Many major companies, such as Hitachi, Toyota and Sony, are considering using their company or brand names for their website domain suffixes, instead of ".jp" and ".com" this year.
As a result, there probably will be more website URLs and e-mail addresses that are shorter and easier to remember, making online services more convenient.
Late last year, the Internet Corporation for Assigned Names and Numbers (ICANN), a private organisation that manages domain names, allowed a series of companies to use company names and brand names as top-level domains.
In the wake of the decisions, Hitachi Ltd. plans to use ".hitachi" with its top-level domain in addition to the current domain name with "hitachi.co.jp." Canon Inc. will also use its domain name "canon.jp" as well as ".canon" as a new top-level domain.
Among Japanese companies, about 50, including Toyota Motor Corp., Nissan Motor Co., Sony Corp. and NTT Corp. are scheduled to adopt new domain names.
Since 2012, the ICANN has made efforts to increase the varieties of top-level domains, which at that time numbered about 280 highly popular short and easy-to-remember domains. The top-level domains cannot be registered to more than one entity.
ICANN, which received about 2,000 applications to register top-level domains using company and geographical names, is screening them one by one to see whether there are duplications or other problems.
Among Japanese companies, Dai Nippon Printing Co. received permission to use its brand name as its top-level domain - ".dnp" - which it began using in June 2014.

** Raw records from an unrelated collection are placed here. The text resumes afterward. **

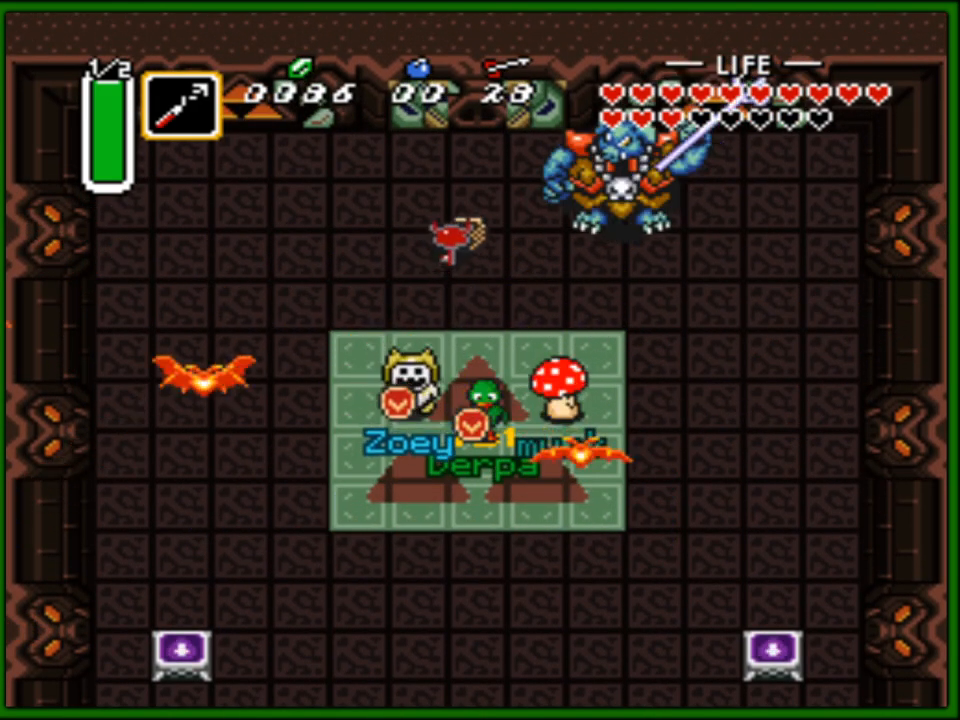
{"buttons": ["DPAD_DOWN"], "events": [[83, "DPAD_UP", "up"], [167, "B", "down"], [283, "B", "up"], [300, "DPAD_UP", "down"], [333, "DPAD_RIGHT", "up"], [400, "DPAD_RIGHT", "down"], [450, "DPAD_UP", "up"], [467, "DPAD_DOWN", "down"], [483, "DPAD_RIGHT", "up"]]}
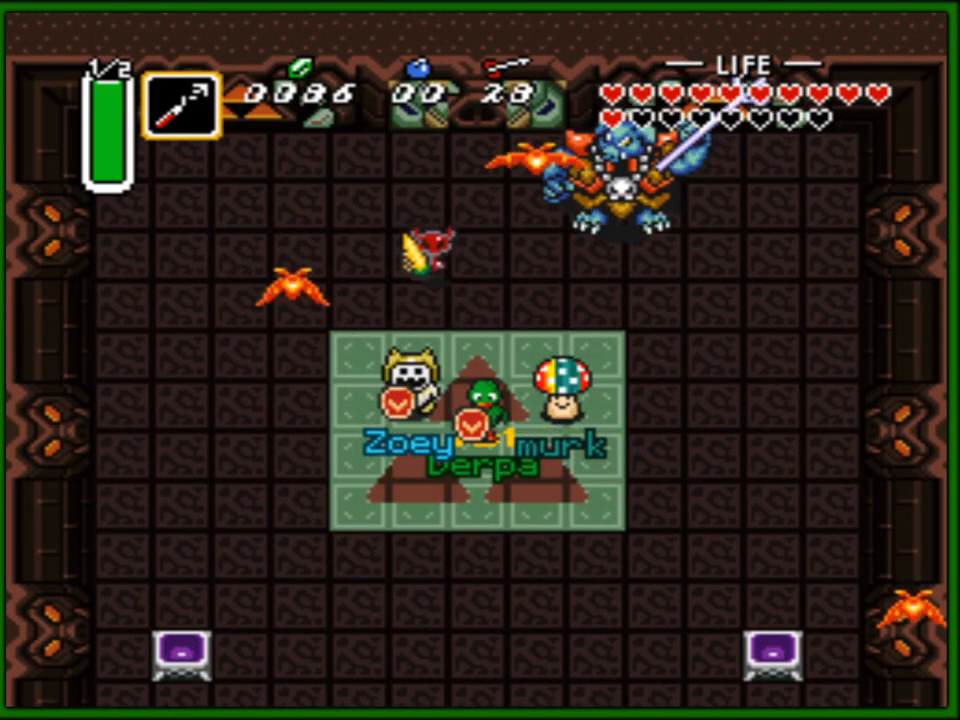
{"buttons": ["DPAD_UP", "DPAD_RIGHT"], "events": [[83, "DPAD_RIGHT", "down"], [133, "DPAD_DOWN", "up"], [200, "DPAD_DOWN", "down"], [217, "DPAD_DOWN", "up"], [300, "DPAD_DOWN", "down"], [450, "DPAD_DOWN", "up"], [483, "DPAD_UP", "down"]]}
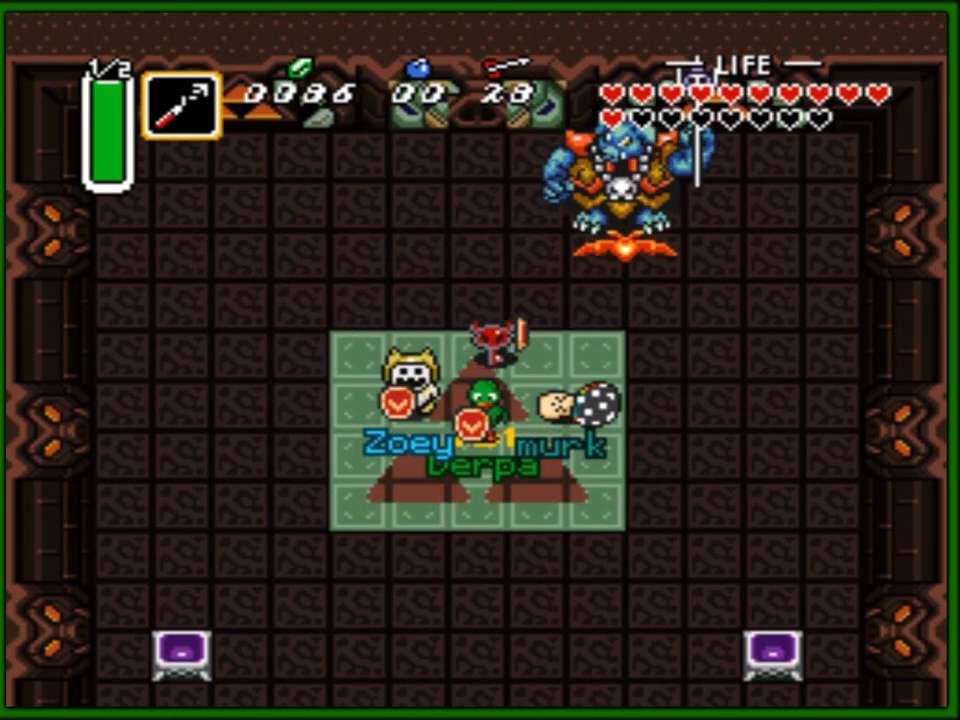
{"buttons": [], "events": [[250, "DPAD_RIGHT", "up"], [300, "DPAD_LEFT", "down"], [350, "B", "down"], [400, "DPAD_LEFT", "up"], [500, "B", "up"], [500, "DPAD_UP", "up"]]}
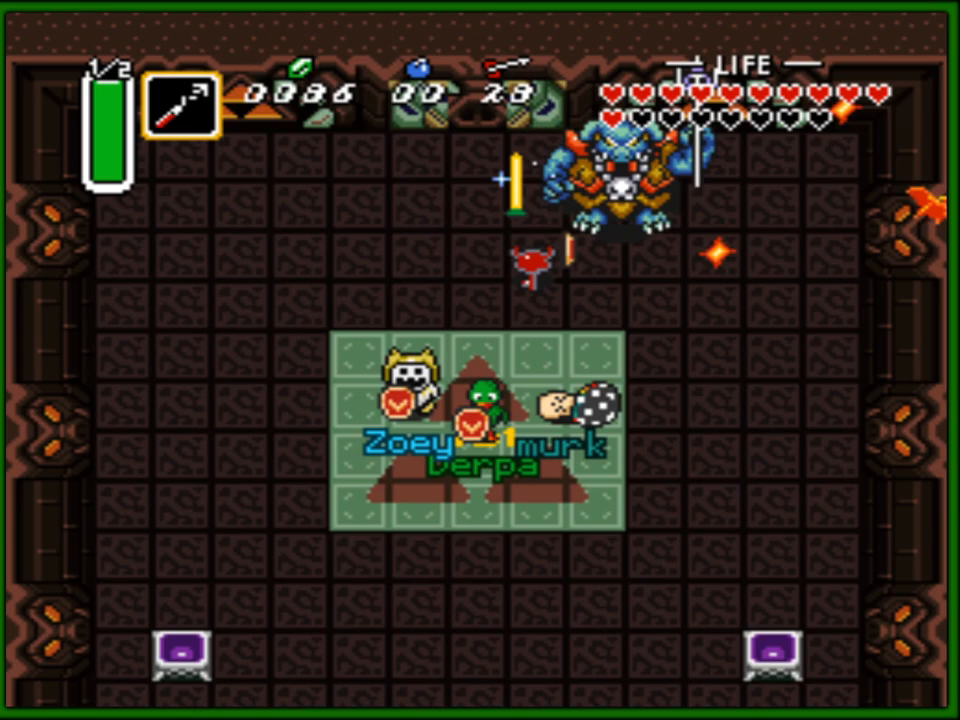
{"buttons": ["DPAD_UP", "DPAD_RIGHT"], "events": [[83, "DPAD_DOWN", "down"], [100, "DPAD_RIGHT", "down"], [183, "DPAD_RIGHT", "up"], [283, "DPAD_RIGHT", "down"], [350, "DPAD_DOWN", "up"], [450, "DPAD_UP", "down"]]}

The company said the new domain name has been attractive for ordinary consumers. To avoid confusion among Internet users, the company uses its previous top-level domain - "dnp.co.jp" simultaneously.
Among geographical names, ".tokyo" and others have been approved as top-level domains.
It is likely that the companies will introduce their new top-level domains after considering how to use them most effectively.